### Task statement
Transcribe every line of text in the entries below character for character, omitting the pictures.

### Extracted information
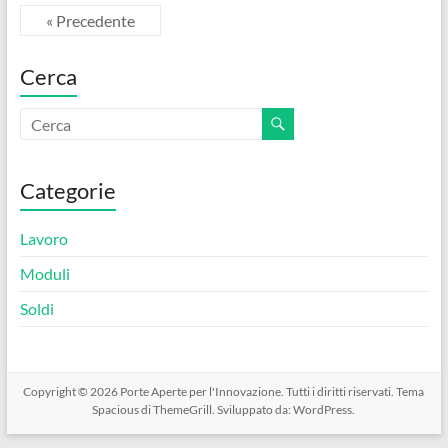
b
er
es
di
« Precedente
o
t
vi
Cerca
o
di
k
Categorie
Lavoro
Moduli
Soldi
Copyright © 2026
Porte Aperte per l'Innovazione
. Tutti i diritti riservati. Tema
Spacious
di ThemeGrill. Sviluppato da:
WordPress
.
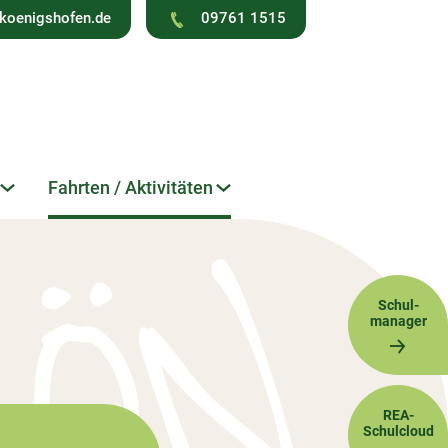
koenigshofen.de
09761 1515
Fahrten / Aktivitäten
Schul-
manager
REA-
Schulcloud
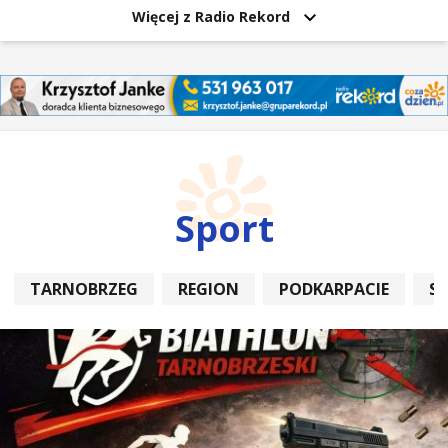
Więcej z Radio Rekord
Sport
TARNOBRZEG
REGION
PODKARPACIE
S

### Exercise response
b
er
es
di
« Precedente
o
t
vi
Cerca
o
di
k
Categorie
Lavoro
Moduli
Soldi
Copyright © 2026
Porte Aperte per l'Innovazione
. Tutti i diritti riservati. Tema
Spacious
di ThemeGrill. Sviluppato da:
WordPress
.
koenigshofen.de
09761 1515
Fahrten / Aktivitäten
Schul-
manager
REA-
Schulcloud
Więcej z Radio Rekord
Sport
TARNOBRZEG
REGION
PODKARPACIE
S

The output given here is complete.